* changed by nov05 on 2024-11-23
* check [the Google Docs tutorial](https://docs.google.com/document/d/1Um47l8guJbz3r_OnQyV1aTgI_93fkWcyiUI3xig-cmQ)   

# UDACITY Designing Your First Workflow - Step Functions

## Step Functions & SageMaker

In the prior exercises, we've been working with many small services. This can be overwhelming for a data scientist that wants to establish a consistent methodology for handling data. Step Functions is an orchestration service that can allow us to utilize SageMaker in a methodical and consistent way. Step Functions also integrates with Lambda, which can allow us to potentially automate our entire machine learning pipeline end-to-end. Let's get a handle on what a 'step' in a step function looks like.

In this exercise, you will create a preprocessing step and a training step.
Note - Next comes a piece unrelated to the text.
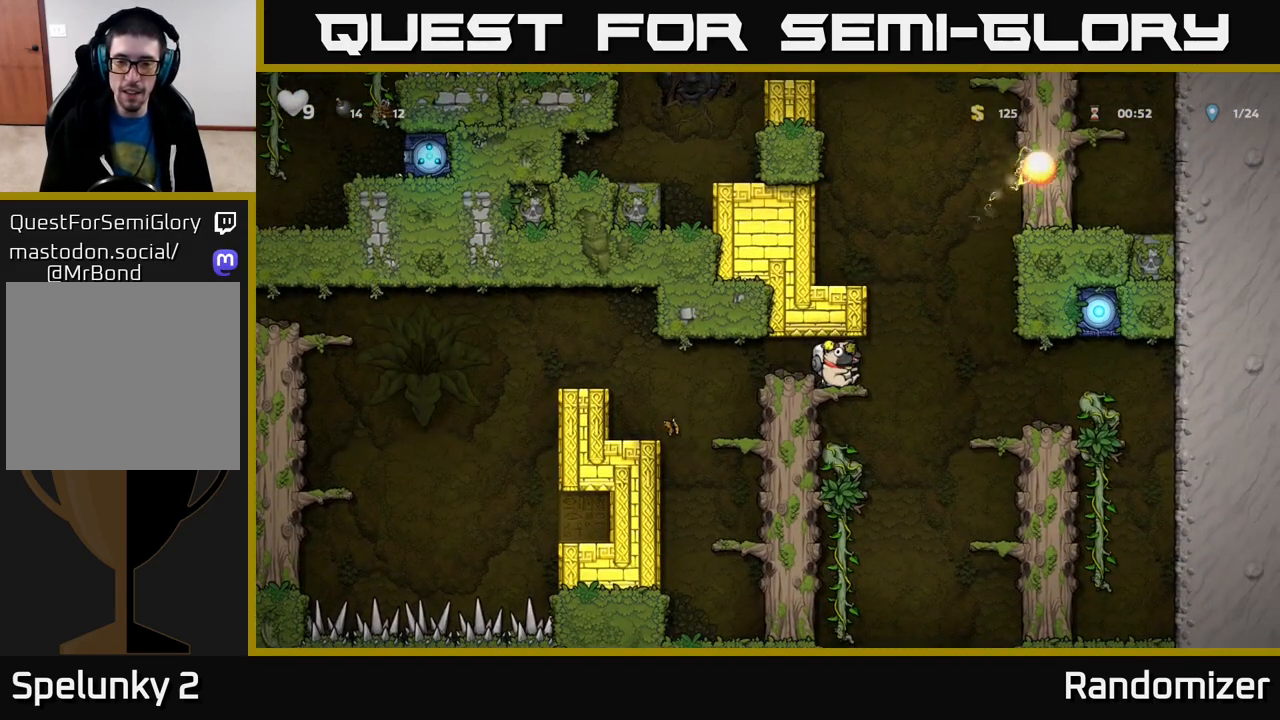
{"buttons": [], "left_stick": "down", "right_stick": "center", "events": [[150, "left_stick", "center"], [317, "left_stick", "right"], [433, "left_stick", "down"]]}
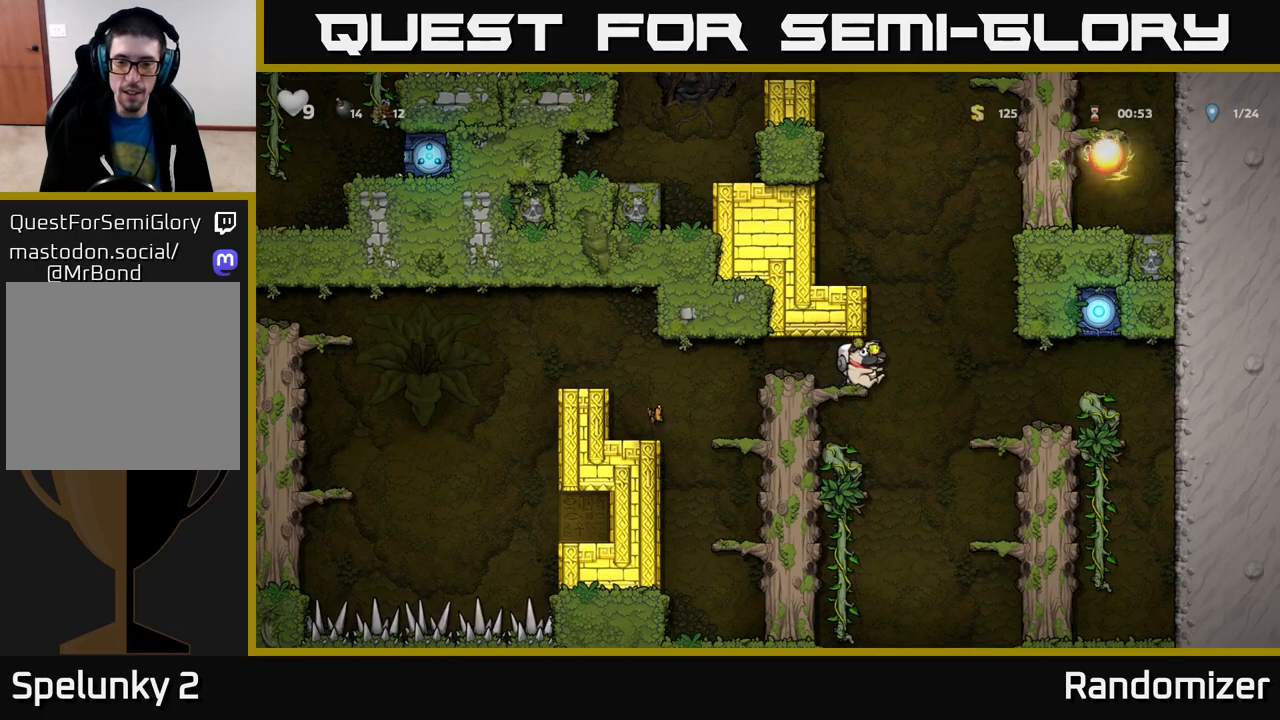
{"buttons": [], "left_stick": "up-left", "right_stick": "center", "events": [[67, "A", "down"], [233, "A", "up"], [283, "left_stick", "center"], [483, "left_stick", "up-left"]]}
Then you will create a step function to chain the two steps.

## Exercise: Grant Permissions and install packages.

Attach the **IAMFullAccess** and the **StepFunctionsFullAccess** polices to your SageMaker execution role in `AWS IAM`.

In [1]:
## Verify the role ARN 
from sagemaker import get_execution_role
role = get_execution_role()
print(role)
## arn:aws:iam::807711953667:role/service-role/AmazonSageMaker-ExecutionRole-20241121T213663

sagemaker.config INFO - Not applying SDK defaults from location: /etc/xdg/sagemaker/config.yaml
sagemaker.config INFO - Not applying SDK defaults from location: /home/sagemaker-user/.config/sagemaker/config.yaml
arn:aws:iam::807711953667:role/service-role/AmazonSageMaker-ExecutionRole-20241121T213663


In [2]:
%%bash
pip install stepfunctions
## Successfully installed stepfunctions-2.3.0



## Exercise: Fill out preprocessing step.

The 'step' interface is designed to be quite similar to the Preprocessing Job in lesson 2. The main difference between these is the ability of a 'step' to interface with other steps. Given the successful outcome of a single step, the next step specified in a workflow will automatically continue. In our case, a training step will launch given the successful outcome of a preprocessing step. The preprocessing step has been encoded for you. Upload the preprocessing code 'HelloBlazePreprocess.py' and the zipped dataset 'reviews_Musical_Instruments_5.json.zip' to s3, and fill out the constants in the code below. 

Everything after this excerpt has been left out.